JCP, 19 décembre 2024 — 24/00360
Texte intégral
REPUBLIQUE FRANCAISE AU NOM DU PEUPLE FRANCAIS
TRIBUNAL JUDICIAIRE DE BOURG EN BRESSE
JCP juge des contentieux de la protection
JUGEMENT DU 19 DECEMBRE 2024
N° RG 24/00360 - N° Portalis DBWH-W-B7I-G3YU
N° minute : 24/00458
Dans l’affaire entre :
DEMANDERESSE
S.A. LOGIDIA dont le siège social est sis [Adresse 1]
représentée par Me Jean françois BOGUE avocat au barreau de l’Ain, substitué par Me Marie MERCIER-DURAND, avocat au barreau de l’Ain
et
DEFENDERESSE
Madame [F] [K] née le 18 Mai 1977 à [Localité 6] demeurant [Adresse 2] [Adresse 5]
comparante
COMPOSITION DU TRIBUNAL
Magistrat : Madame PONCET, Présidente Greffier : Madame TALMANT, Greffier
Débats : en audience publique le 07 Novembre 2024 Prononcé : décision rendue publiquement par mise à disposition au greffe le 19 Décembre 2024
copies délivrées le 19 DECEMBRE 2024 à : S.A. LOGIDIA Madame [F] [K]
formule(s) exécutoire(s) délivrée(s) le 19 DECEMBRE 2024 à : S.A. LOGIDIA
RAPPEL DES FAITS
Par contrat du 30 novembre 2021, la SA LOGIDIA a donné à bail à Mme [F] [K] un logement à usage d’habitation et un garage situés au [Adresse 3] à [Localité 4] (01), pour un loyer mensuel de 442,01 €, hors charges.
Des loyers étant demeurés impayés, la SA LOGIDIA a fait signifier un commandement de payer visant la clause résolutoire, le 02 mai 2024 ; puis elle a fait assigner Mme [F] [K] devant le juge des contentieux de la protection du tribunal judiciaire de Bourg-en-Bresse par acte de commissaire de justice du 08 août 2024 pour obtenir la résiliation du contrat, l'expulsion et la condamnation au paiement des arriérés locatifs.
A l’audience du 07 novembre 2024, la SA LOGIDIA, représentée par son conseil, maintient ses demandes, sauf à actualiser sa dette de loyer comme précisé dans son assignation. Elle demande ainsi au juge des contentieux de la protection de : - constater la résiliation de plein droit du bail d'habitation ; - d'ordonner l’expulsion de Mme [F] [K], ainsi que tous occupants de son chef ; - de condamner Mme [F] [K] à lui payer une indemnité d'occupation, équivalente au terme mensuel actuel outre les charges locatives, de la date de résiliation jusqu'à l'entière libération des lieux ; - de condamner Mme [F] [K] à lui payer la somme actualisée de 937,06 € avec les intérêts au taux légal à compter de la décision à intervenir ; - de condamner Mme [F] [K] à lui payer la somme de 350 € pour résistance abusive et la somme de 400 € en application de l’article 700 du code de procédure civile en plus de la prise en charge des dépens, le tout, sous le bénéfice de l'exécution provisoire.

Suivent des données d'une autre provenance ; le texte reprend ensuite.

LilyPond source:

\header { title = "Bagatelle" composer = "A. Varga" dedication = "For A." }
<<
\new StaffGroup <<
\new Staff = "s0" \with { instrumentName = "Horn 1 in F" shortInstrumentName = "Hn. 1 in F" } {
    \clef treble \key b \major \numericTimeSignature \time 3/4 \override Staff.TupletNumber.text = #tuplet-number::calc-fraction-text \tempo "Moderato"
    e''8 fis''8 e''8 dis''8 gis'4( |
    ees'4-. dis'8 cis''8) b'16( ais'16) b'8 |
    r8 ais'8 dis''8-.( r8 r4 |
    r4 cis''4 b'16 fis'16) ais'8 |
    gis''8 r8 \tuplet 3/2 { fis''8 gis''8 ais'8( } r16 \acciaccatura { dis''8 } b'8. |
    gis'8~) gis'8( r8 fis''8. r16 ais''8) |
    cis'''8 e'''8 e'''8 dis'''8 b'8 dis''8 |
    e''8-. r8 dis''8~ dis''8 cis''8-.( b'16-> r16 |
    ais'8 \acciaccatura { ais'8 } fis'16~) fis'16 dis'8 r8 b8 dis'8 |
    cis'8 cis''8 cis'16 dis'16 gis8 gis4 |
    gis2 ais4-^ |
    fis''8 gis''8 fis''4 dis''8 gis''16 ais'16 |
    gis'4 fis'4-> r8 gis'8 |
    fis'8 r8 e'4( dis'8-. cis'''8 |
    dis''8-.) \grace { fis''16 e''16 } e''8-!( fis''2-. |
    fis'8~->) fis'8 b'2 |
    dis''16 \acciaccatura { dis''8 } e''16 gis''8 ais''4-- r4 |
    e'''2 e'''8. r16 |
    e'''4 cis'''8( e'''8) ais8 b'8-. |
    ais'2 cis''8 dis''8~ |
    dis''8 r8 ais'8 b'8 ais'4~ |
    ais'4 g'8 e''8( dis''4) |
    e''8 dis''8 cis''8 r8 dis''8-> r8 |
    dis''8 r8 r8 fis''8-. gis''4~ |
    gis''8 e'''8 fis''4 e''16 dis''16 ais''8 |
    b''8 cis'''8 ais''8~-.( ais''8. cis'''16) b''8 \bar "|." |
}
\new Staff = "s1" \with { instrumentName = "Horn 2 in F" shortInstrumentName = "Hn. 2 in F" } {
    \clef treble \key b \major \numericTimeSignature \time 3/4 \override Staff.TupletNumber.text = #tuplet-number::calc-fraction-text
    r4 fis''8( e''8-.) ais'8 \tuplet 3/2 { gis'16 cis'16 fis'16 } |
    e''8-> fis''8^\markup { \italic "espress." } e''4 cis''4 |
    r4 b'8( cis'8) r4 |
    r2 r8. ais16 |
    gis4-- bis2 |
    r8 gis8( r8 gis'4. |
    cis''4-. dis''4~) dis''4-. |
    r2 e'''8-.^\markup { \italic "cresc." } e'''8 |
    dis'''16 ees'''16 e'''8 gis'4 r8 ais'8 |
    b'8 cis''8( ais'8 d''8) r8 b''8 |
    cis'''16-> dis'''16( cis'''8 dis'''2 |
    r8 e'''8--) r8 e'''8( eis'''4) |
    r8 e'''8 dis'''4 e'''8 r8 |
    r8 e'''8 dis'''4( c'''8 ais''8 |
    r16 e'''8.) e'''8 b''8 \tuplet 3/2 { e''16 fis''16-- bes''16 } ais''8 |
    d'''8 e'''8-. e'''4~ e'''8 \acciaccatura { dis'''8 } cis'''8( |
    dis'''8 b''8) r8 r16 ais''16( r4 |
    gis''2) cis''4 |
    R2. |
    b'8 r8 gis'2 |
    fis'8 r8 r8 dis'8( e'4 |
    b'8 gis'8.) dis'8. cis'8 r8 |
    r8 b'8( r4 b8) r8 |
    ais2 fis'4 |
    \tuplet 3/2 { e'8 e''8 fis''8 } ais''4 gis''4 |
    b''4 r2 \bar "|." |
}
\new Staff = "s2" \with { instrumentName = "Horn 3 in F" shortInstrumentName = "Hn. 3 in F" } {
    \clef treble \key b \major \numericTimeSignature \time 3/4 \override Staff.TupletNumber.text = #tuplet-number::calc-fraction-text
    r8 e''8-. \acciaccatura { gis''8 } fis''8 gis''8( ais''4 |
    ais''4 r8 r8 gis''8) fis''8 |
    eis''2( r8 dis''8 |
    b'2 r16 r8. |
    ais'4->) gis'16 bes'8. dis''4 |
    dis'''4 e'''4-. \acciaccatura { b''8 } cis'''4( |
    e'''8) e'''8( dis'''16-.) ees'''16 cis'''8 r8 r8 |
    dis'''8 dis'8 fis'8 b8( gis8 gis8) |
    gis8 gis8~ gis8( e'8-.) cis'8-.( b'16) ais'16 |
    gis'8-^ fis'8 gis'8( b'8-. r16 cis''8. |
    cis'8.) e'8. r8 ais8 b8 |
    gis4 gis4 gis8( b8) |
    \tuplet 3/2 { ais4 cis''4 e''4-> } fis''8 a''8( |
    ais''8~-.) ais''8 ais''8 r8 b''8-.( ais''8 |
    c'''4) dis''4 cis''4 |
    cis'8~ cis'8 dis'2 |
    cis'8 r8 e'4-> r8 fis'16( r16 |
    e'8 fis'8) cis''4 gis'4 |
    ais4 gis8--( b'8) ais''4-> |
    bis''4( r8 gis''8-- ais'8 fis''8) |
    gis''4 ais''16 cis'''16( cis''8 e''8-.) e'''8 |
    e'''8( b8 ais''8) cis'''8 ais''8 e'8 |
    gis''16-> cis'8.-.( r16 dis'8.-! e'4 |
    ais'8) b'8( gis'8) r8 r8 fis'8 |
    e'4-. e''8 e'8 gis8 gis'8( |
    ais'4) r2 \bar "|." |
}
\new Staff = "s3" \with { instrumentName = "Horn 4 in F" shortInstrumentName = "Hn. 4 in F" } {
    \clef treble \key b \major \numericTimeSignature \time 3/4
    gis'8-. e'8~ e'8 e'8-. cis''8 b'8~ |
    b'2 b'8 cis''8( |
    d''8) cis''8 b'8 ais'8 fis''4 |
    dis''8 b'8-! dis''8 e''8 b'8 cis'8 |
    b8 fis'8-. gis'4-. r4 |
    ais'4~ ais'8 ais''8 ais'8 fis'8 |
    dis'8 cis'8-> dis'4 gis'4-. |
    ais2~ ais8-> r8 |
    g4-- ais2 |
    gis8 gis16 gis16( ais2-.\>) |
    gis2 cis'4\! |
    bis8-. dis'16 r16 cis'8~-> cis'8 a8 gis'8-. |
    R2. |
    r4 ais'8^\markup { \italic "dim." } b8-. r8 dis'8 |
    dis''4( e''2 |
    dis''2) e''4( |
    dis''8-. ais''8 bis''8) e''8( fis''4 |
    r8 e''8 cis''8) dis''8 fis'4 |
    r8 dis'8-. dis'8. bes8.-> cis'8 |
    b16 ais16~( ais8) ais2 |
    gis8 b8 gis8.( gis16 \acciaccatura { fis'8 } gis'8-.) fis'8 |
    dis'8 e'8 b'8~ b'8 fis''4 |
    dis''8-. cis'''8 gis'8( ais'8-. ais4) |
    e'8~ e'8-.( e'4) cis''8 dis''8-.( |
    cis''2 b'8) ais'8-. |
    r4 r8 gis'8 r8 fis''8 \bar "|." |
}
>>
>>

Mme [F] [K] comparaît en personne et reconnaît le montant de la dette locative, mais demande à pouvoir se maintenir dans les lieux en bénéficiant de délais de paiements. Elle a fait valoir avoir repris le paiement du loyer courant et bénéficier d'un dossier de surendettement qui a été déclaré recevable le 06 août 2024.
Un diagnostic social et financier a été reçu au greffe avant l’audience et il a été donné lecture de ses conclusions à l’audience.
L'affaire a été mise en délibéré au 19 décembre 2024.
MOTIFS DE LA DECISION
La loi n°2023-668 du 27 juillet 2023 modifiant la loi n°89-462 du 6 juillet 1989 est entrée en vigueur le 29 juillet 2023. Si, en application de l'article 2 du code civil, la loi nouvelle ne s'applique pas, sauf rétroactivité expressément décidée par le législateur, aux actes juridiques conclus antérieurement à son entrée en vigueur, s'agissant de dispositions d'ordre public, la loi nouvelle régit immédiatement les effets légaux des situations juridiques ayant pris naissance avant son entrée en vigueur et non définitivement réalisées.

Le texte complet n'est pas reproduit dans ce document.